Proof-of-space (PoSpace), also called proof-of-capacity (PoC), is a means of showing that one has a legitimate interest in a service (such as sending an email) by allocating a non-trivial amount of memory or disk space to solve a challenge presented by the service provider. The concept was formulated by Dziembowski et al.
in 2015. Proofs of space are very similar to proofs of work, except that instead of computation, storage is used. Proof-of-space is related to, but also considerably different from, memory-hard functions and proofs of retrievability. (The work of is titled proof-of-space, but is in fact a memory-hard proof-of-work.)
After the release of Bitcoin, alternatives to its PoW mining mechanism were researched and PoSpace was studied in the context of cryptocurrencies. Proofs of space are seen a fairer and greener alternative due to the general-purpose nature of storage the lower energy cost required by storage. Several theoretical and practical implementations of PoSpace have been released and discussed, such as SpaceMint and Burstcoin.
A proof-of-space is a piece of data that a prover sends to a verifier to prove that the prover has reserved a certain amount of space. For practicality, the verification process needs to be efficient, namely, consumes a small amount of space and time. For soundness, it should be hard for the prover to pass the verification if it does not actually reserve the claimed amount of space. One way of implementing PoSpace is by using hard-to-pebble graphs
. The verifier asks the prover to build a labeling of a hard-to-pebble graph. The prover commits to the labeling. The verifier then asks the prover to open several random locations in the commitment.
Proofs of space could be used as an alternative to proofs of work in the traditional client puzzle applications such as anti-spam measures and denial of service attack prevention. Proof-of-Space has also been used for malware detection, by determining whether the L1 cache of a processor is empty (e.g., has enough space to evaluate the PoSpace routine without cache misses) or contains a routine that resisted being evicted .
PoSpace has been used in the Burstcoin cryptocurrency founded in August 2014. Burstcoin claims to have a green algorithm that favors smaller miners by design, making transaction costs cheaper and the network more decentralized.

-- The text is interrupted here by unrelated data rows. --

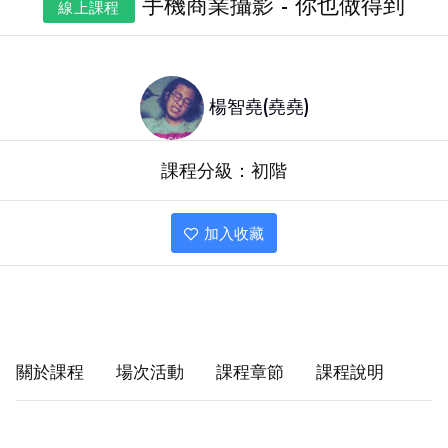
手機商業攝影
- 你也做得到
線上課程
楊智堯(堯堯)
課程分級：
初階
加入收藏
關於課程
場次活動
課程章節
課程說明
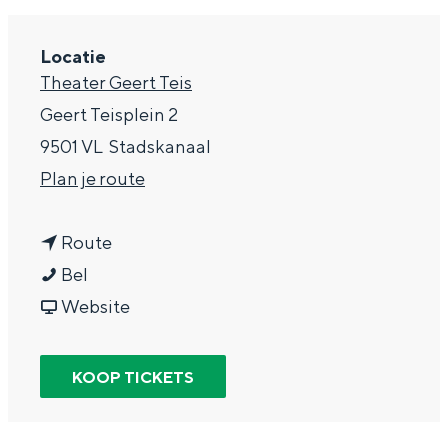
g
Wat ga jij doen?
e
Locatie
Zomerwandelingen in Groningen
Theater Geert Teis
Zwemplekken
Geert Teisplein 2
9501 VL
Stadskanaal
DIT IS GRONINGEN
n
Plan je route
a
n
a
Route
B
a
r
Bel
e
a
v
B
Website
e
r
a
e
G
B
n
e
KOOP TICKETS
Top 10
e
e
B
G
bezienswaardigheden
e
e
e
e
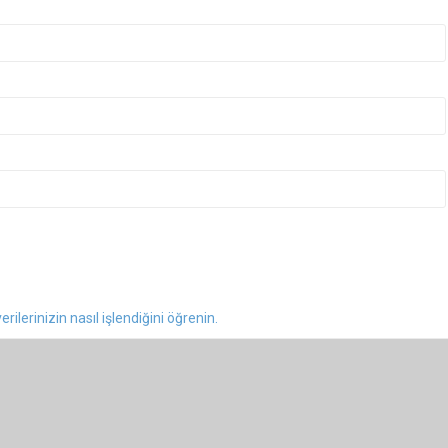
rilerinizin nasıl işlendiğini öğrenin.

In 2015, a paper proposed a cryptocurrency called SpaceMint . It attempts to solve some of the practical design problems associated with the pebbling-based PoSpace schemes. In using PoSpace for decentralized cryptocurrency, the protocol has to be adapted to work in a non-interactive protocol since each individual in the network has to behave as a verifier. The SpaceMint of SpaceCoin also explained their process of designing the source of the puzzle challenge for their PoSpace cryptocurrency. The simplest solution is to assume an unpredictable beacon which broadcasts a random value every minute. The next step is to replace the beacon with a value derived from the blockchain's previous block. That leaves the problem of miners mining on low quality chains without being penalized. A solution is to make it so the value is not derived from the previous block but from a block at a certain depth in the blockchain. There is also a more complicated approach of having miners ask other miners to provide a challenge. This solution is inspired by Proof-of-Stake mechanisms, and miners who provide a challenge would get a cut of the block reward. The inventors of SpaceMint also address some problems called the "nothing-at-stake" problems. This is because of the cheaper mining costs of mining with proof-of-space. Malicious users can try to take advantage of this by mining on multiple chains or trying multiple blocks per chain. When miners mine on multiple chains simultaneously it takes longer to achieve consensus and might enable double-spending attacks. SpaceMint tries to avoid this problem by including a punishment transaction that includes a proof of the misbehaviour of a specific miner. The punishment transaction removes some amount of money from the malicious miner and transfers a portion to the publisher of the transaction as a reward for catching the perpetrator. The authors of Spacemint evaluated their cryptocurrency through game theory, which could also be used to analyse other cryptocurrencies. The objective is to model the network as being a game (in this case an extensive game with chance) and the miners as the participants and verify that it has strong equilibrium properties and that the best strategy for miners is to behave according to the rules.